If there’s one company with the right platform it could be GE Software.
This is a terrible confession, I know, but I can’t stand change. The idea of disruptive technology fills me with horror. What’s so great about constantly moving the goalposts? Whenever a tame analyst makes a guest appearance on a corporate video, he’ll invariably describe his new start up paymaster as “a game changer”.
Well, nuts to that, I say. What’s wrong with a bit of continuity and fine tuning? That’s how I’d like to see the Internet of Things progressing.
So the continuing success of companies like General Electric (GE) is massively reassuring. This is a company that survived every ‘paradigm shift’ since the 1880s, when Thomas Edison had the original ‘lightbulb moment’. It’s still ranked highly in the Fortune 500, with the 26th highest revenue and fourteenth highest profitability ratings in the US. And there isn’t a single member of its board with a goatee beard or a bean bag or a desperate urge to impress everyone that he’s the “smartest guy in the room”.
Call me old fashioned, but this is he sort of company that I want to guide us through the uncertainty and flux that the Internet of Things (IoT) will create.
GE’s vision of the IoT is the Industrial Internet, which has a nice, sensible ring to it. Remember all the nonsense that was spouted at the beginning of the first Internet wave? All those blowhards who predicted that IT would become the business and that nobody makes things any more. I can see that collective madness happening again, when the M2M industry and enthusiasts flood into the market desperate to make an impression with silly catchphrases and second concepts they don’t really understand.
In those circumstances, it is very dangerous partnering with the wrong company. Many UK companies, to take one example, lost fortunes over Internet Telephony, because it was massively over hyped and led by some rather dubious salesmen.
GE makes its money from solid dependable revenue sources like electricity, oil, gas, water, aviation, health, transport and health. Its software division (GE Software) is charged with fine tuning all the well established production processes to get more out of the existing infrastructures.
The plan for cutting wastage and boosting productivity is based on getting information from the machinery of each industry – by the oil pipelines, wind turbines and jet engines – and nipping problems in the bud quicker. For example, there are 5000 variables in a jet engine which GE software’s intelligent agents can monitor and manage.

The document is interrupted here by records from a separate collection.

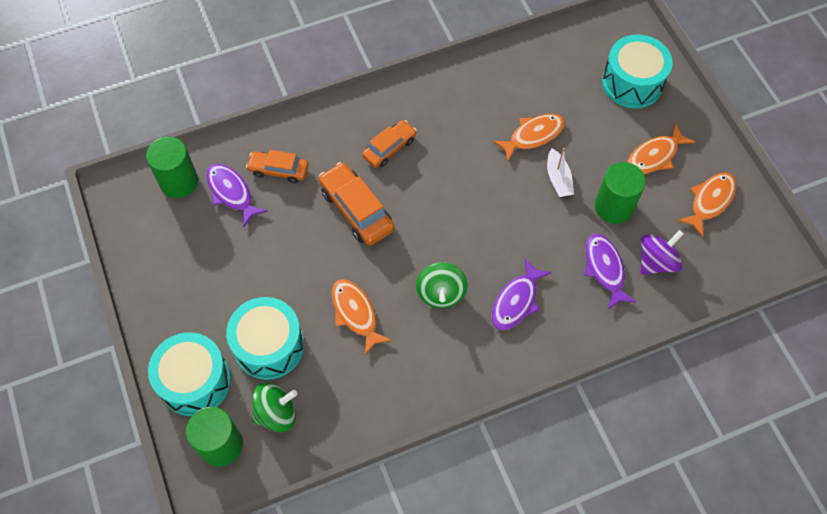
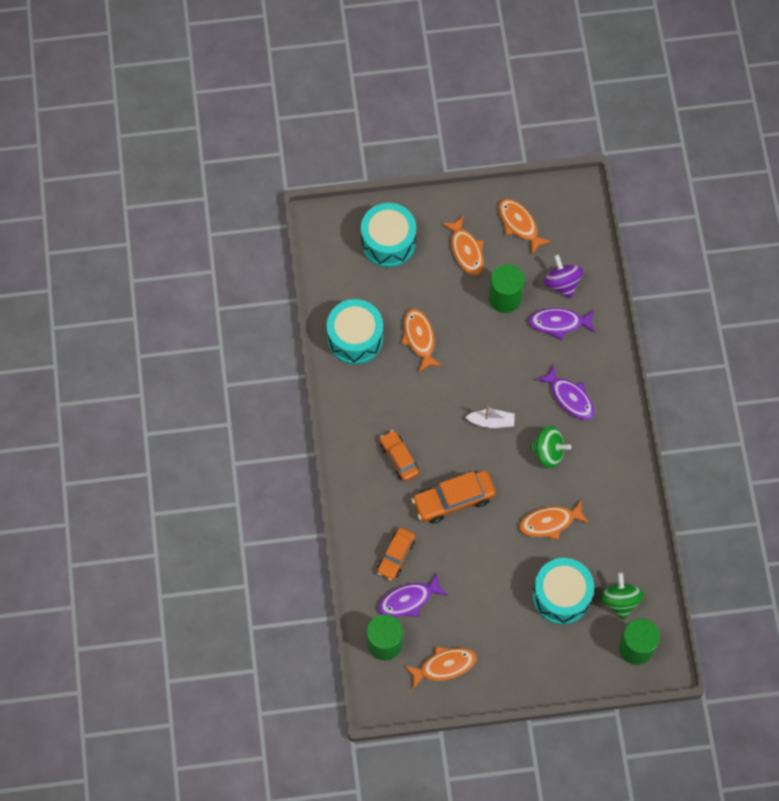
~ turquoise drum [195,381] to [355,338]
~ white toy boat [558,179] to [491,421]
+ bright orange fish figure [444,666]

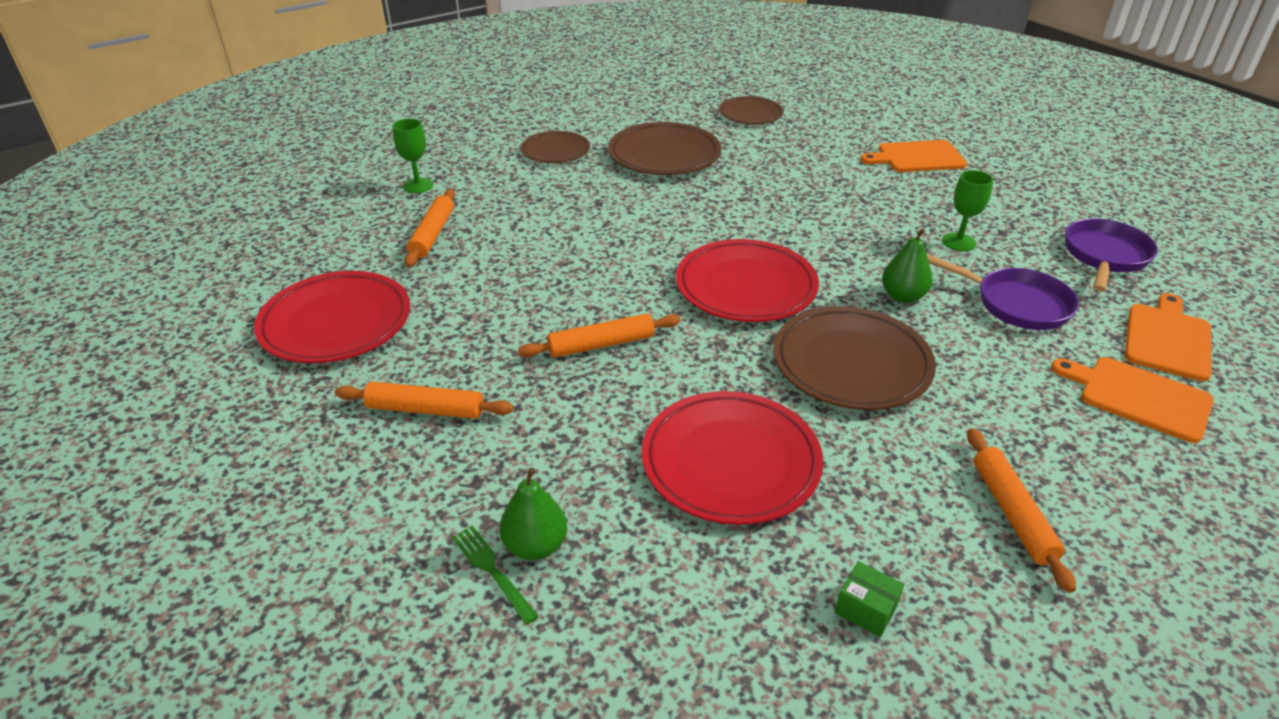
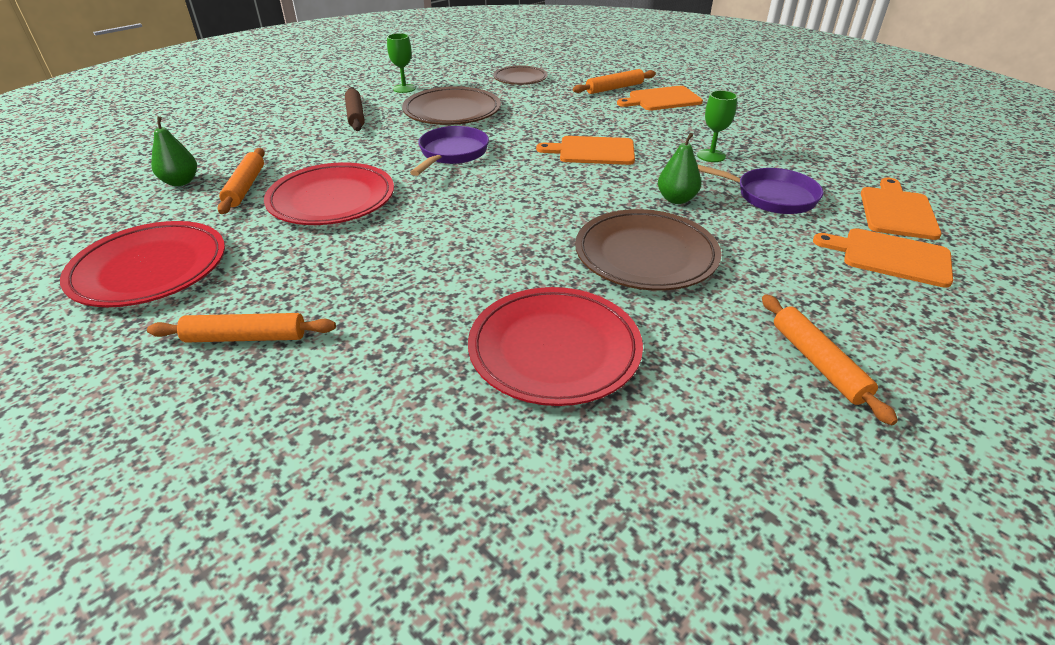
~ emerald goblet [418,185] to [404,88]
- emerald table fork [492,570]
~ emerald pear [535,546] to [181,182]
~ bright orange pastry roller [601,344] to [614,88]
~ dark brown flat dish [555,151] to dark brown pastry roller [355,115]
~ scarlet flat dish [746,287] to [332,200]
- emerald box [865,609]
~ violet pan [1104,256] to [452,154]
+ bright orange bread board [592,151]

For two year’s GE Software has been building applications using its own purpose built software creation system, Predix, that can be used in other divisions. GE Energy, for example, has managed to fine tune its processes to create a five per cent improvement in electricity yields from Wind turbines, simply by gathering intelligence about weather patterns and electricity flow and the performance of the turbines themselves. Small improvements in productivity translates into massive financial benefits, as a consequence of the sheer size of any supply chain.

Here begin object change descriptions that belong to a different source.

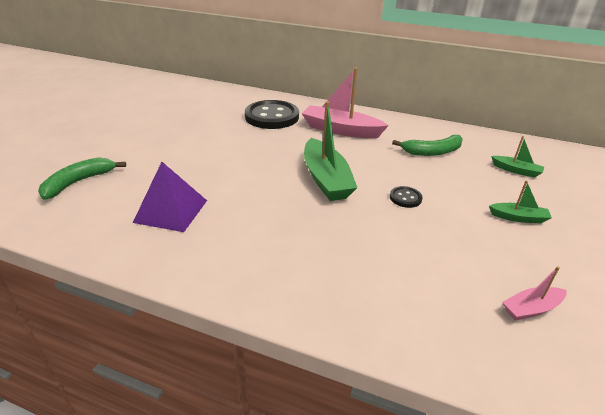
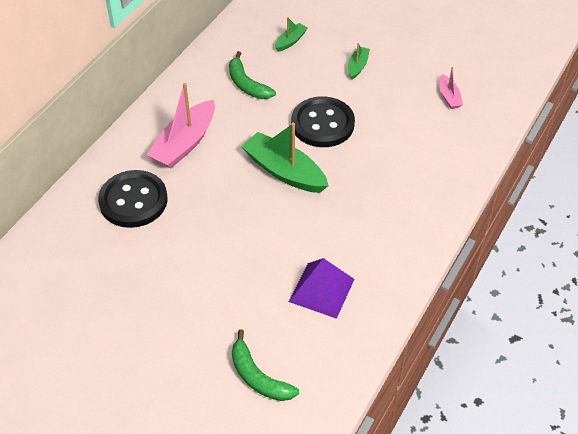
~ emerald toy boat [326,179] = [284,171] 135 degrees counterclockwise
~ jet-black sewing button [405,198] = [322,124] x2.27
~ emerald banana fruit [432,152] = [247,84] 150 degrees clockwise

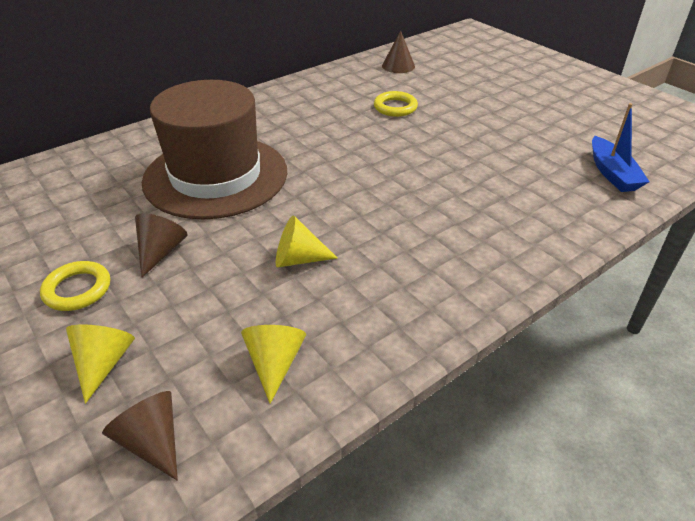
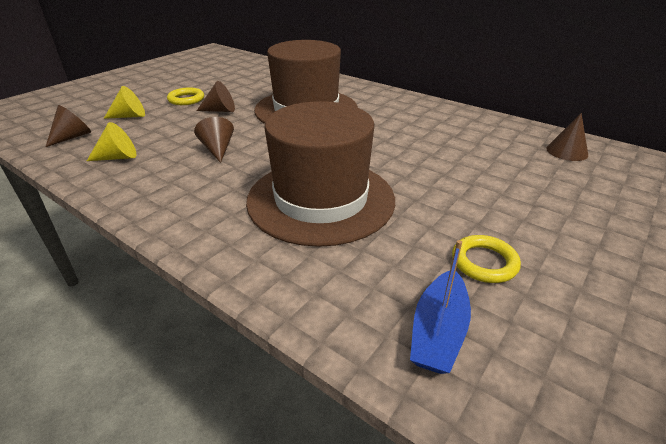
~ golden solid cone [298,259] to dark brown solid cone [217,149]
~ golden torus [395,107] to [484,262]
~ royal blue toy boat [612,173] = [438,332] 45 degrees counterclockwise
+ dark brown top hat [321,199]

“It’s not about replacing the big stuff every day. You can get much more out of the system just by tweaking the existing systems,” says Bill Ruh, GE Software’s vice-president. That five per cent productivity rise created a 20% profit boost for GE’s client.
In the two years since GE created its Industrial Internet strategy it has built a multi billion dollar revenue business that employs 10,000 software developers. A significant chunk of that income comes from its GE power grid business and it is in this area that a massive new opportunity has arisen to harmonise electricity flow and prices across Europe.

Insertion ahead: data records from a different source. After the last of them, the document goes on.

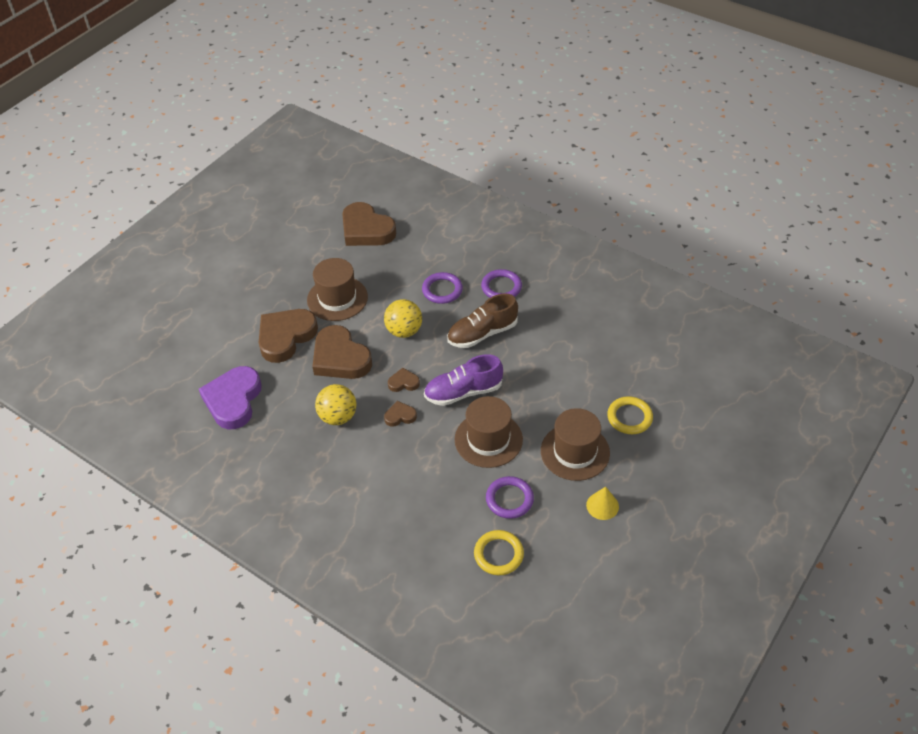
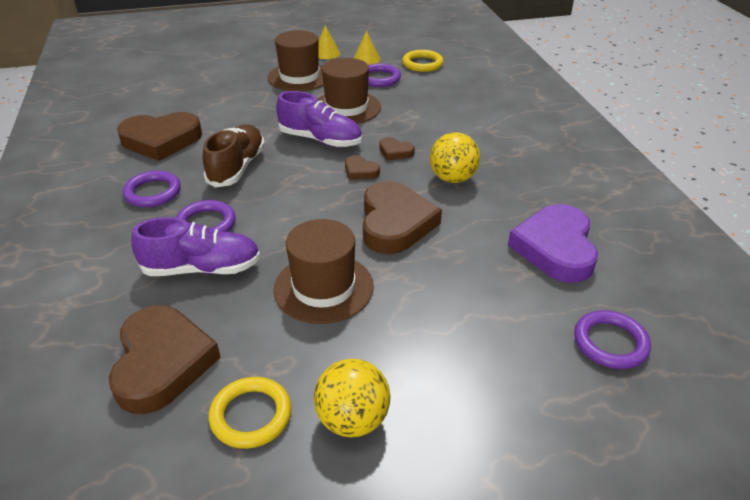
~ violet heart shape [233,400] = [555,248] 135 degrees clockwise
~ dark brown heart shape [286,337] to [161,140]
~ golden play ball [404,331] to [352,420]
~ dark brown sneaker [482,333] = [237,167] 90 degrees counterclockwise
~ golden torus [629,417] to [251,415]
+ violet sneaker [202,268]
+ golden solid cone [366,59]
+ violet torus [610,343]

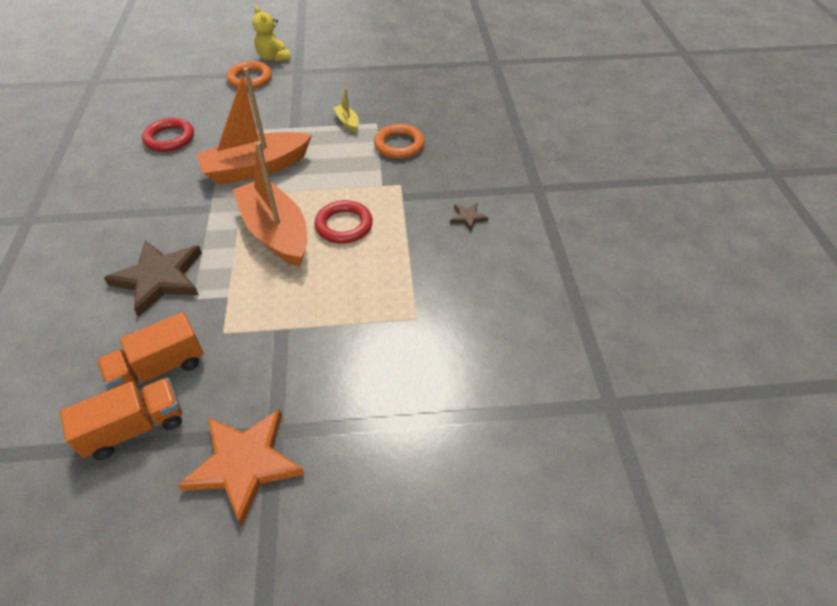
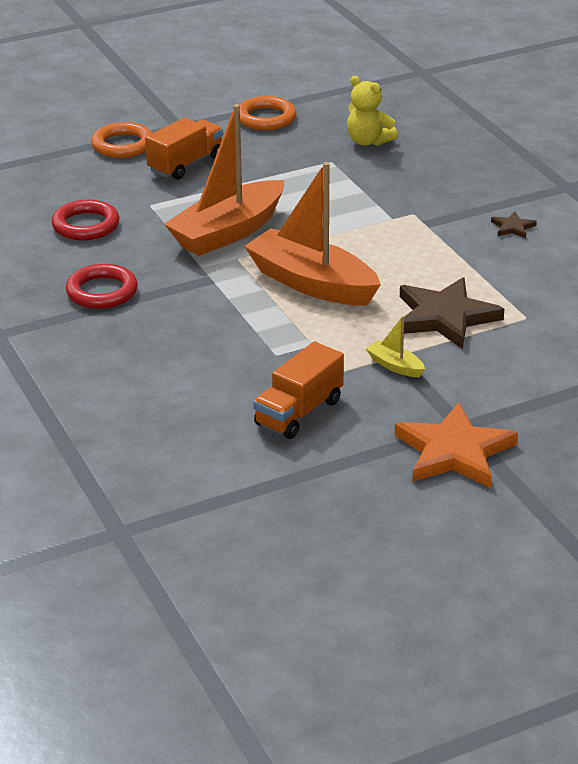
~ bright orange truck [135,428] to [186,164]
~ dark brown star shape [159,278] to [445,317]
~ golden teddy bear [273,57] to [368,141]
~ scarlet torus [344,225] to [102,292]
~ golden toy boat [347,122] to [395,366]
~ bright orange torus [399,145] to [266,118]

In February, the European Commission announced its new Energy Union Strategic Framework which, at the risk of over-simplifying, aims to create a much better cross border market for the use of electrical power. It is a massive challenge to create this but if we don’t, the commission estimates, the nations of the EC could overspend on power by a collective €590 million by 2050.
No, I’m not sure how they arrive at those figures either, but it is safe to say our stupid (as opposed to smart) grids are making us lose power and money on an industrial scale. That’s one change we do need to make. It sounds like a job for the Industrial Internet of Things.